I'm fairly sure there should be an apostrophe in the title, but who knows where Nurse With Wound are concerned? This was originally issued with the Psilotripitaka box, then later reissued in an expanded version with additional tracks from various compilation albums, and this is a double vinyl reissue of that reissue billed - at least by Norman Records - as representing the earliest Nurse With Wound recordings, despite that Chance Meeting came out in 1979. I've given up trying to work out where this material was originated because it probably doesn't matter. I like Nurse With Wound without really feeling the need to own a massive stack of albums, but the involvement of Jim Thirlwell, presumably then still in short trousers, was enough for me.

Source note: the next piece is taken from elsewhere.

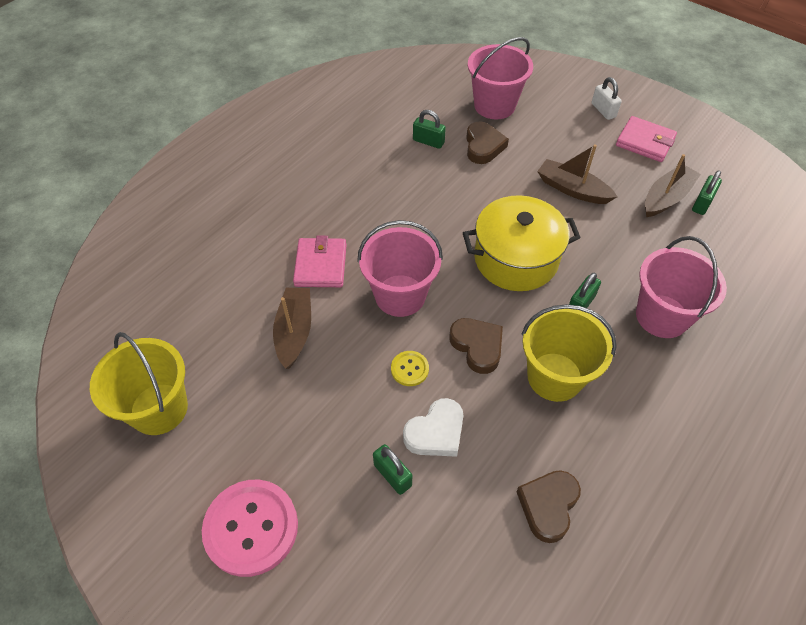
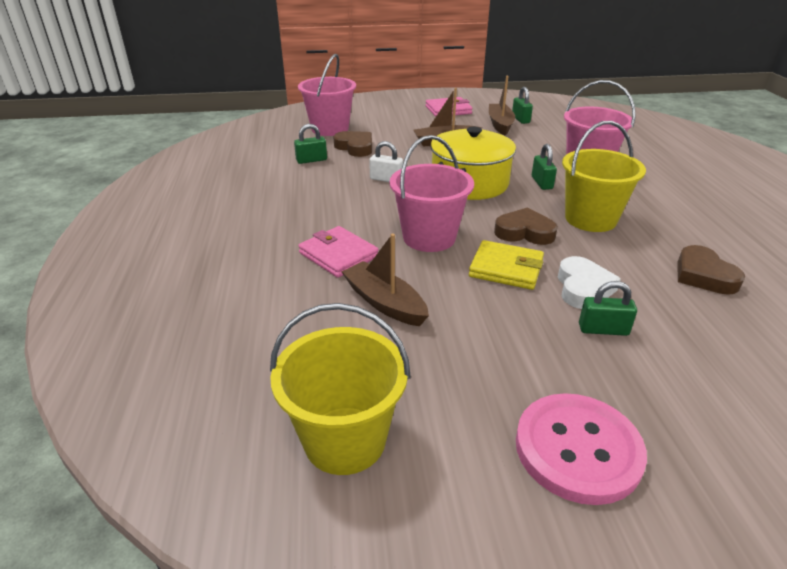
camera: 45 degrees left, 20 degrees down
yellow button [391,351,429,386] -> yellow wallet [469,240,544,290]
white padlock [592,77,622,120] -> white padlock moved to [369,141,403,182]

First impression, despite some of it being vaguely familiar from somewhere or other, was actually what the fuck is this shit?, which is my own fault. I was trying to concentrate on something that was turning out to be quite stressful, and the cut-up tape of Dustin Hoffman giggling away in the background was kind of annoying. Then next day I played it all the way through and remembered why I don't have much by Nurse With Wound; and the day after that, still wondering what the fuck was that shit?, I gave it one final chance and everything fell into place. Stranger still, I found myself looking forward to listening to the thing each day as I made my way home.

Oh boy! I can't wait to get back so I can listen to my new Nurse With Wound album, is not a thought I'm accustomed to having, but there it was.

Home Tickler is mostly tape edits - dialogue, familiar sounds in an unfamiliar context, Jim Thirlwell pissing about on a Wasp synth with William Bennett doing something or other as well; but because different tracks recycle sounds and sections of dialogue used on other tracks, the whole hangs together so well across four sides of vinyl as to sound like a single coherent, even orchestrated piece. This is probably an illusion born from repetition, but it nevertheless sucked me right in - compelling in anticipation of which random sonic splatter will hit the next fan, and strangely rewarding as your brain settles into this surrealist assemblage, even getting comfortable. It really hammers home the difference between Nurse With Wound and  anyone else who has ever been described as sounding a bit like Nurse With Wound.

I'm told that Mr. Stapleton no longer regards anything recorded prior to Homotopy to Marie as being proper Nurse, whatever that means, which, if true, seems a shame because this is magnificent. Typically, I now realise I need more.